● Отрывок

· · · · · · ·

Добролюбов тогда же поддержал Чернышевского. В своей статье о Станкевиче он, не называя Тургенева по имени, вскрыл либерально-дворянские основы его идейно-философских позиций. В дальнейшем Добролюбов, непримиримый противник всякой половинчатости, фальши и лицемерия, также плечом к плечу с Чернышевским выступал против либералов. В начале 1859 года в «Современнике» была опубликована его блестящая статья «Литературные мелочи прошлого года», явившаяся программным документом идейной борьбы, которую вела революционная демократия.
Статья вызвала шумное негодование во враждебном лагере: с суровой прямотой в ней ставился вопрос о беспомощности либеральничающих литераторов, наивно верящих в прогрессивные намерения правительства и мнимые успехи так называемой гласности. Но еще большее впечатление произвела та часть статьи, в которой автор проводил резкую черту между «старым поколением», сходящим с исторической сцены, и новым поколением русской молодежи, поколением разночинцев, революционных демократов.

· · · · · · ·

● Приложенные строки

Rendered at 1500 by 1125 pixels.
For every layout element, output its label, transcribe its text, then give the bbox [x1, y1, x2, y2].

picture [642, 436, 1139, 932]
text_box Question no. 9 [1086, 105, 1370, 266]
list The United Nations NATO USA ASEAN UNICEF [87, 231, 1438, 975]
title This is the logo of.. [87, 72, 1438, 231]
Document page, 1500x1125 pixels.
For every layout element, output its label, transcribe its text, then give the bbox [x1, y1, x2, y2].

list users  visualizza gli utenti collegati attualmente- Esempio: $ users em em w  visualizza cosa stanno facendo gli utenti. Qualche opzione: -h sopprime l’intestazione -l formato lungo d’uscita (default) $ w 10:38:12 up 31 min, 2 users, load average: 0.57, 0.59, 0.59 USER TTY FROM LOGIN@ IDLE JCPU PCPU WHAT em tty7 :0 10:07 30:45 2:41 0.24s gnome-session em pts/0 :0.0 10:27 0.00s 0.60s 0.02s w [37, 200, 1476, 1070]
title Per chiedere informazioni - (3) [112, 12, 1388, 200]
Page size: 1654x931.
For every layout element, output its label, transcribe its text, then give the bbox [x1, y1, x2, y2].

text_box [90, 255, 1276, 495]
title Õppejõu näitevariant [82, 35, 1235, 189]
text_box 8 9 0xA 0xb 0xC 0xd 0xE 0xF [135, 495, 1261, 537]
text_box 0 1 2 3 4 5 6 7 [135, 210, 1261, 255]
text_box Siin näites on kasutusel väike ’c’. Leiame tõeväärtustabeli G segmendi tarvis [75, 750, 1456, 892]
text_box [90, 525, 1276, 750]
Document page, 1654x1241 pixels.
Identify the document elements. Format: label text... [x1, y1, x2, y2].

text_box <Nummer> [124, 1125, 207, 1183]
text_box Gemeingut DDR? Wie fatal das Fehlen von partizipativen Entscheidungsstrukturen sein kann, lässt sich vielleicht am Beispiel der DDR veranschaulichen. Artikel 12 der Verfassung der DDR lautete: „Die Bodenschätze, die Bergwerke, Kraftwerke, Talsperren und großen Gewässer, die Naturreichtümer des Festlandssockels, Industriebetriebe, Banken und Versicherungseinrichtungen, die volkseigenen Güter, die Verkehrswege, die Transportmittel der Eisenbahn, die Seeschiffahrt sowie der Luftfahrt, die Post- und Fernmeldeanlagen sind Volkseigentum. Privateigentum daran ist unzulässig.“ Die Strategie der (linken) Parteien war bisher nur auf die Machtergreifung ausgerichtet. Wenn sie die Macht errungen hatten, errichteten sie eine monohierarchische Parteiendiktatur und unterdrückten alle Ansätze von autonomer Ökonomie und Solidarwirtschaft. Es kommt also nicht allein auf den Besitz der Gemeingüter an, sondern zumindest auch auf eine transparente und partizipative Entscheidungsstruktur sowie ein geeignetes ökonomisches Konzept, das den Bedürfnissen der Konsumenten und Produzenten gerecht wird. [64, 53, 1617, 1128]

· · · · · · ·

● Задания
- a) Перескажите короче абзац отрывка, который начинается словами «Статья вызвала шумное негодование», сохранив главные факты.
- b) Выпишите из отрывка слово в слово часть текста от слов «Добролюбов тогда же» до слов «вела революционная демократия.» включительно.
Эти строки с отрывком никак не связаны.

● Ответы
- a) Статья возмутила противников: в ней прямо говорилось, что литераторы-либералы беспомощны и наивно верят в добрые намерения правительства и в мнимые успехи гласности. Еще сильнее подействовала часть, где автор резко отделил уходящее «старое поколение» от нового поколения русской молодежи: разночинцев, революционных демократов.

- b)
Добролюбов тогда же поддержал Чернышевского. В своей статье о Станкевиче он, не называя Тургенева по имени, вскрыл либерально-дворянские основы его идейно-философских позиций. В дальнейшем Добролюбов, непримиримый противник всякой половинчатости, фальши и лицемерия, также плечом к плечу с Чернышевским выступал против либералов. В начале 1859 года в «Современнике» была опубликована его блестящая статья «Литературные мелочи прошлого года», явившаяся программным документом идейной борьбы, которую вела революционная демократия.